What fate awaits West Shipyard site?

By Steven Ujifusa
For PlanPhilly
In the late 1960s, archaeologists dug into the I-95 site as wrecking balls smashed historic warehouses and row houses into pieces all around them. Every day as darkness fell, collectors would scour the great gorge, looking for bottles and pottery unearthed by bulldozers. Artifacts that were not pillaged were reburied under tons of concrete or pulverized by steam rollers.

If I-95 were to be constructed today, such project speed and lack of consideration for Philadelphia’s past would be unthinkable. Kimberly Morrell, a project archaeologist at Kise, Straw & Kolodner, a prominent Philadelphia-based architecture firm specializing in historic preservation and archaeology, believes that despite the best intentioned efforts of the archaeologists of forty years ago, much was lost forever beneath the roadway.

“At the time of the I-95 construction,” Morrell said, “federal regulations requiring an archaeological investigation prior to construction involving federal funds had just been enacted (1966 National Historic Preservation Act). Archaeologists investigating the I-95 corridor encountered some fill deposits deeper than excavation machinery could reach and construction commenced in some areas before a thorough investigation could be conducted.

Although construction of the Philadelphia section of I-95 started in 1959, it was not until the late 1960s that it started to rip a path through the Center City waterfront. In 1985, the interstate was finally complete.(i) “Were this road to be constructed today,” Morrell added, “more time might be spent on the physical excavation by archaeologists; the Big Dig in Boston, with a decade of archaeological investigation and public involvement, is an example of the importance and value that the public can place on a city’s history.”

▶ TO BE DONE
Keep writing the article above on digging for Philadelphia's past along I-95, picking up after its last sentence.

▶ DATASET EXTRACT
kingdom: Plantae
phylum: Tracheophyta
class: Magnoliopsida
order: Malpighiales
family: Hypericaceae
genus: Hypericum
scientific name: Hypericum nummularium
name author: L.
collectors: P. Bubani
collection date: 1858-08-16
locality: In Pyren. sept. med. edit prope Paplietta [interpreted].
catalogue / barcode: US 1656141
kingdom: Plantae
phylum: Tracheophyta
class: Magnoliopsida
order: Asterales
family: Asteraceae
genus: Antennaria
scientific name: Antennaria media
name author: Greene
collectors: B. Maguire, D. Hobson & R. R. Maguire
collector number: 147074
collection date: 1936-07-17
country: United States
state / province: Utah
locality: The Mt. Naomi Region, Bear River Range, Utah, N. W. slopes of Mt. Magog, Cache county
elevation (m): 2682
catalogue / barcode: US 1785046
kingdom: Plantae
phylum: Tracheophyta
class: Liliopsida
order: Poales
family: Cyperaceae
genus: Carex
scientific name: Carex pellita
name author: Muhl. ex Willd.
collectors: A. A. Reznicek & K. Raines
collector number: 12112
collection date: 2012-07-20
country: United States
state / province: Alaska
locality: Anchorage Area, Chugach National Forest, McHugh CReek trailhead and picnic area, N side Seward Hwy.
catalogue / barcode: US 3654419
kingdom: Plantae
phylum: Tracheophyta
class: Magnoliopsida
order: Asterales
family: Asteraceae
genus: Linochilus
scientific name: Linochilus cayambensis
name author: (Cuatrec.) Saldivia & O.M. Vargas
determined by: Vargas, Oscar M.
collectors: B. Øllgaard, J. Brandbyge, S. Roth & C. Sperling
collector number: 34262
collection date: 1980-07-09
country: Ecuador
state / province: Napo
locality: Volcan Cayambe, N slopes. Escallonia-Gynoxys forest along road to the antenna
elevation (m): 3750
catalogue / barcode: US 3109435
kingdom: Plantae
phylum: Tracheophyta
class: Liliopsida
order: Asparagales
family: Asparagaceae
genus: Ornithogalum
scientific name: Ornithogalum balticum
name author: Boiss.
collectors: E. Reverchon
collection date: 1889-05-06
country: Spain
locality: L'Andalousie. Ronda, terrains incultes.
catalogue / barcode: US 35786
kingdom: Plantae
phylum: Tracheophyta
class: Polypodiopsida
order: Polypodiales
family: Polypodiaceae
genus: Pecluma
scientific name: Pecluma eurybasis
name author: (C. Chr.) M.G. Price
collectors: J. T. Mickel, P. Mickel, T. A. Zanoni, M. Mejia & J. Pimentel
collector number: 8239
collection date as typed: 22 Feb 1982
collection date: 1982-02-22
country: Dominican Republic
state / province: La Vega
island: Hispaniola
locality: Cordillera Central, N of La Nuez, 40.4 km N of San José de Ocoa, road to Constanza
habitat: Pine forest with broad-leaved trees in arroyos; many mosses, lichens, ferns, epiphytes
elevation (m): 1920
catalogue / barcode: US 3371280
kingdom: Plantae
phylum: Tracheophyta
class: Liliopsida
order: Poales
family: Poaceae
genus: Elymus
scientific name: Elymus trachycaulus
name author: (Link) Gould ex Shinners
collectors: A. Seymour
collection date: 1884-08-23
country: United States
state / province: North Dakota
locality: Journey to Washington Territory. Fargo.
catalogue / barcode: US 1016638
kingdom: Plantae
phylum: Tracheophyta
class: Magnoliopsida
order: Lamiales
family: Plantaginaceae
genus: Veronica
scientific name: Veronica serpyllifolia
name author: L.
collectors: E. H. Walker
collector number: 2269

▶ THE RESULT
The recent excavation at the site of the President’s House on Independence Mall has put Philadelphia archaeology in the national spotlight. In addition to finding the architectural remnants of George Washington’s Philadelphia residence, archaeologists also retrieved clues to the daily life of his household staff, made up of German-born indentured servants and slaves he brought up from Mount Vernon.

The public has been captivated by the President’s House excavation. The New York Times ran a feature on July 3, 2007 on the project entitled “A Country’s Past is Unearthed, Comes into Focus.” The thousands of people who watched the dig from the viewing platform were moved and provoked by the reminders of slavery, located only a stone’s throw away from Independence Hall. “It’s a symbol of things that have not been valued in the past,” said Edward Lawler, a historian with the Independence Hall Association interviewed by the New York Times.(ii) “Truth buried will at some point rise,” said Dr. Wayne Gibbons, “Independence Day is something to celebrate, but in the context of understanding the price paid for freedom.”(iii)

Similar historical revelations may lie near the banks of the Delaware River. Morrell of Kise, Straw & Kolodner feels that there still is a vast, untapped public enthusiasm for archaeology in Philadelphia. “Archaeology is always a topic that grabs the public’s attention and imagination,” she said, “especially if they can be involved in the process somehow — even if just through the use of a viewing platform. Archaeology is being conducted in Philadelphia or its environs every day; the difficulty comes with getting notice out that a dig is being performed, and providing for safe access to the site.’’

A casual observer might look at the cracked parking lots and crumbling factories of the Northern Liberties waterfront and think there is nothing worth exploring here. This is not the case. One archaeological site escaped the havoc wrought by the construction of I-95: the West Shipyard, bounded by Water Street, Delaware Avenue, Vine and Callowhill Streets. This parcel was one of the earliest sections of the Delaware waterfront north of the 1638 New Sweden settlement to be developed by Europeans.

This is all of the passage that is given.